Harvard Law Professor Noah Feldman testified against President Donald Trump Wednesday before the House Judiciary Committee, saying the president committed abuse of power based on his interpretation of the what the framers of the Constitution intended for impeachment.
Feldman is not only a constitutional expert, he's a liberal who has openly written about his dislike of Trump. He's also touted as an expert with regard to the Middle East, and assisted Iraq in the drafting of their own constitution.
This is where the two very divergent topics connect in a strange way.
He argued in absolute terms Wednesday that Trump's phone call with President Voldomyr Zelensky was enough to impeach the president based on absolutely no evidence (we've all read the transcripts) and have seen the testimony. He argued that everything Trump did–based only on witness hearsay — is enough to impeach the president of the United States.
Don't buy it. I remember these types of professors in college and they really don't have open minds. They push their agenda on their students and expect their students to buy it hook, line and sinker.
Take Feldman for example. All one needs to do is read his writings and cut through the bull to see that he really isn't all he's cracked up to be.
I found an interesting article from 2003 on Feldman at Campus Watch. The authors question Feldman's assumption two years after the Sept. 11th attacks that 'Jihad is Over.' We know now based on our own history since the attacks that Feldman was wrong in his argument.
In fact, he was flat out wrong. All one needs to do is look at the rise of ISIS and the numerous attacks that have taken place around the globe since 2003 by Islamist extremists.
He attempts to argue that Islamists ideology is evolving is void of reality when he bought into the assumption that the extremists welcomed Democracy. He suggested in 2003, that Al-Qa'ida became "politically irrelevant" after the attacks and that the "alarmist argument is behind the curve."
That was only two years after Al-Qa'ida attacked the United States and killed 3,000 people. Further, we've seen what happened since with extremists organizations, such as Islamic State.
I disagree vehemently with Feldman's assessment on Trump and his assumption that being vigilant against extremism is somehow 'behind the curve.'
In his book, After Jihad: America and the Struggle for Islamic Democracy, he argued in 2003, that mainstream Islamists don't want jihad, they want democracy: "The Islamists' call for democratic change in the Muslim world marks a fundamental shift in their strategy."
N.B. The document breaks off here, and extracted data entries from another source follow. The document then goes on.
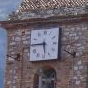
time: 5:44
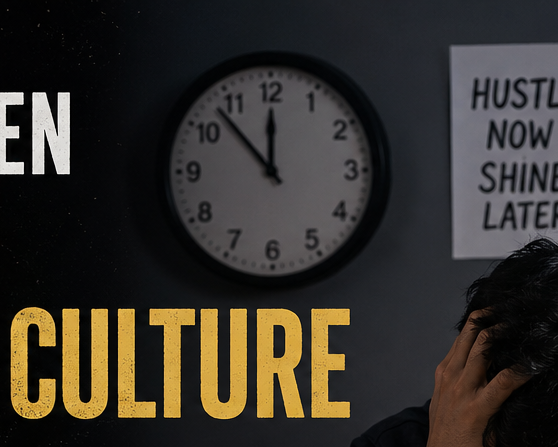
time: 11:52
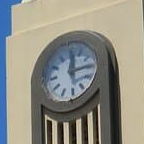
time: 12:14
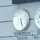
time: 5:26
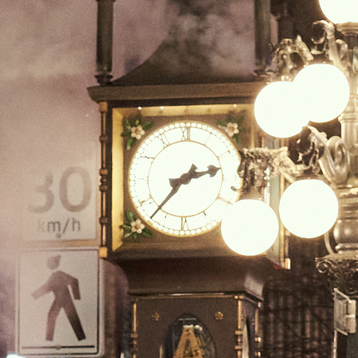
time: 2:36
The Islamists never got a chance, really, to govern, and if there's one central argument that I'm trying to press in the book, it's that Islamists who say they are committed democrats, who tell you that they believe in democracy, who believe that Islam and democracy are deeply compatible, not incompatible, should be given a chance to govern. They've never been given that chance anywhere, and I think many, many people in the Muslim world—not all, but many—would vote for them, Feldman
Interesting, Feldman appeared to be extremely lenient on extremist Islamist ideology, arguing in 2003 that we should be more understanding and inclusive of them in the political system, and he was absolutely wrong.
I believe he is just as wrong regarding impeaching President Trump, based again, on his assumption about what the framers intended regarding articles of impeachment in the Constitution.